Kali ini Safa tersenyum kembali. Ia menghitung mundur.
“Tiga, dua, satu.”
Plek.
Dengan lancar kue tart itu mendarat di wajah Rafa yang sudah berbaring
lagi di ranjangnya setelah meniup lilin tadi. Rafa mengusap wajahnya. Ia
bangkit dari tempat tidurnya lalu berlari mengejar Safa yang sudah
keluar dari kamarnya.
—
“Gue ngantuk tahu,” kata Rafa begitu sampai di meja makan.
“Nih,” Safa menyerahkan kotak berisi ipad terbaru pada Rafa yang duduk di depannya.
“Wah ini yang terbaru kan?” Rafa terpukau pada benda di hadapannya.
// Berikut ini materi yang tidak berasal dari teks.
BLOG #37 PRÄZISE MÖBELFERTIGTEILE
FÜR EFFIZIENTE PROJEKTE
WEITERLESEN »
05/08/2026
“Iya. Hadiah buat aku mana?” tanya Safa.
“Gue lupa Sa,” kata Rafa tanpa ekspresi bersalah..
“Nggak bisa. Pokoknya kamu harus ganti hadiah itu dengan dua belas jam,” kata Safa.
“Kok dua belas jam? Biasanya kan cuma dua jam nemenin lo ke mall doang,”
kata Rafa. Seperti biasanya Safa meminta waktu sebagai imbalan
hadiahnya. Tapi ini tidak seperti tahun-tahun sebelumnya. Dua belas jam?
Tidak bisakah dipersingkat?
“Aku maunya dua belas jam titik nggak pake koma, tanda tanya atau tanda seru.”
—
Tanpa terasa peluh membasahi lembar jawaban yang berada di meja Rafa.
Semalam ia tidak menyentuh bukunya sama sekali gara-gara Safa ada di
rumah. Celakanya ia harus menyelesaikan soal-soal sejarah yang sulitnya
minta ampun. Kalau saja ia bisa menjawab dengan kalimat, saya belum
lahir saat itu. Pasti lembar jawabannya sudah penuh sekarang.
Tengok kiri, tengok kanan, tetap saja tidak mendapat hasil. Sialnya Rafa
pagi ini! Bangun telat, motor mogok, dimarahi pacar karena kesiangan
jemput. Begitu sampai di sekolah dihukum satu jam untuk hormat bendera.
Eh, ketika masuk kelas ulangan harian sejarah menanti. Lengkap sudah
penderitaannya. Belum, belum lengkap, ia belum menghabiskan dua belas
jam bersama Safa. Celaka!
“Rafa kamu dipanggil kepala sekolah,” kata Bu Indah. Guru sejarah kelas
Rafa. Beliau sangat cantik, tapi sayang galaknya minta ampun. Tidak ada
protes yang keluar dari mulut Rafa. Toh dipanggil kepsek atau tidak, ia
tetap tidak bisa menyelesaikan ulangan hariannya.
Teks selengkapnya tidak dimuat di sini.